32. Establish water efficiency standards for all appliances and a system to certify residential water efficiency to be provided at the point of sale.

33. Encourage the efficient use of limited supplies of drinking water by maintaining a range of permanent water restrictions.

34. Introduce and extend recycled water programs to achieve 'fit for purpose' water treatment standards, primarily for non-potable supply. Where recycled water is used to supplement drinking water supplies there must be transparent and rigorous safeguards to prevent impacts on public health.

35. Support water recycling particularly through local area dual supply networks for non-potable uses. Where recycled water is added to raw water storage dams (such as the Western Corridor Purified Recycled Water Scheme) this should occur continually to ensure maximum dilution and retention times. Rigorous water quality testing results for the water leaving the recycling system should be publicly available on a monthly basis.

36. Ensure fluoridation of potable water, to be funded by the state government.

37. Support an ongoing review of scientific research into the benefits and health risks associated with any additives to drinking water.

Underground Water

38.  Implement a program to cap all bores on non-productive land where a ‘current need’ cannot be demonstrated.

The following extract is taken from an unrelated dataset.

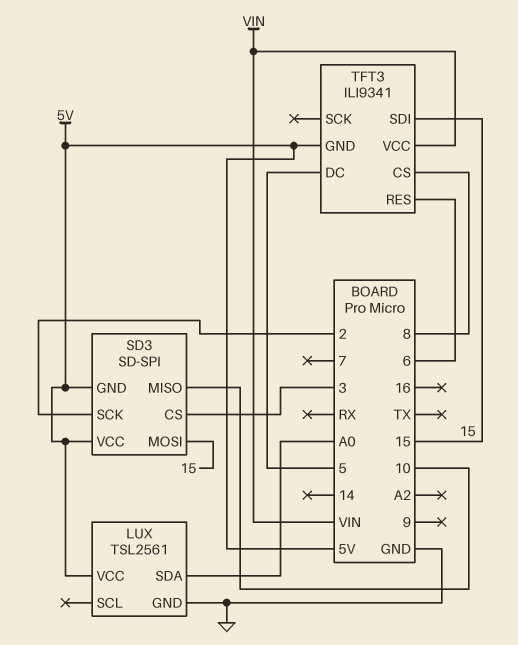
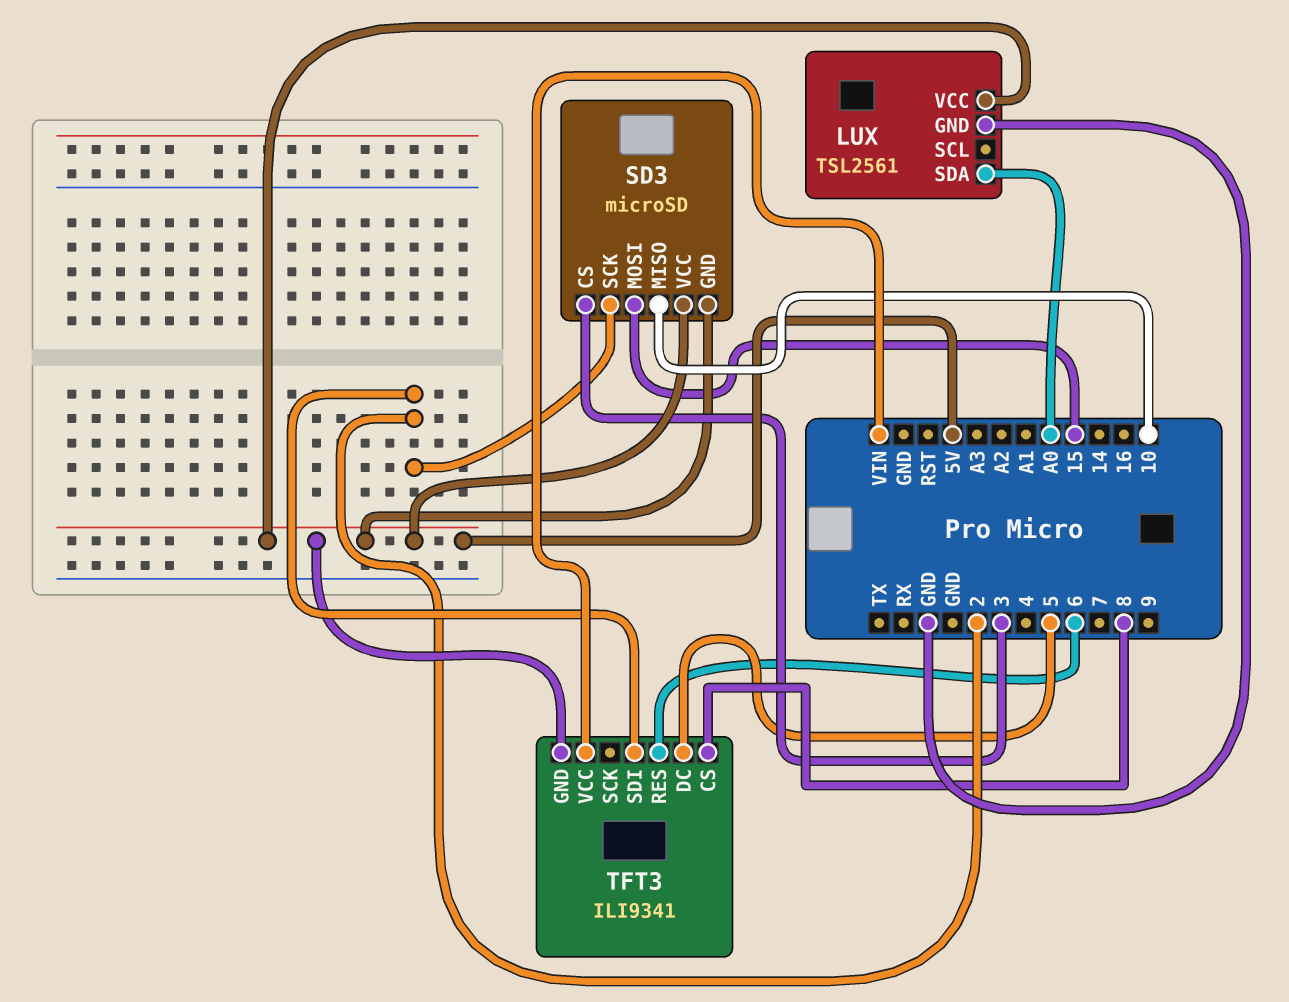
SD3: SD-SPI -> microSD
TFT3 pin SDI: 15 -> 2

39. Restrict extractions from ground water aquifers so they do not exceed the recharge rate subject to and supported by scientifically comprehensive hydrological surveys.

40. Prohibit CSG produced water from existing CSG operations from being reinjected into aquifers. Instead purified CSG water, following strict guidelines and subject to rigorous monitoring, should be used to support ‘near-natural’ environmental flows or agricultural irrigation. Salts removed from purified CSG water must be dealt with in a way that does not impact; groundwater, surface water catchments, surface vegetation or coastal receiving waters.

Coastal Receiving Waters

41. Enhance and extend the Healthy Waterways Program to cover the major coastal cities in Queensland

42. Extend existing programs that work with agriculture and industry to control nutrients and sediments impacting on the Great Barrier Reef and other receiving waters.

43. Ensure that, any current or proposed future desalination plants are considered a ‘last resort’ option after all other water management option have been considered, are fully run on 100% renewable energy subject to, and are rigorous and properly supported independent review and monitoring to ensure ongoing environmental sustainability.

44. Ensure a focus on maintaining and restoring estuarine and receiving waters ecology in the face of ongoing human stressors, river flow changes and future climate change and sea level rise impacts including; rigorous regulation of sand and boating channel dredging, acid sulphate soils monitoring, coastal wetland protection, in urban development assessment, and regulation of fishing, aquaculture and marine parks. Any assessments of estuarine and coastal receiving waters should highly rank historical and current cultural and heritage values of Indigenous and Torres Straights Islanders.

45. Prohibit any large-scale dredging in Great Barrier Reef World Heritage waters. Additionally, no dredge spoil disposal will be allowed from any dredging operation in GBRWH waters or adjacent coastal areas if there is any risk to the ecology.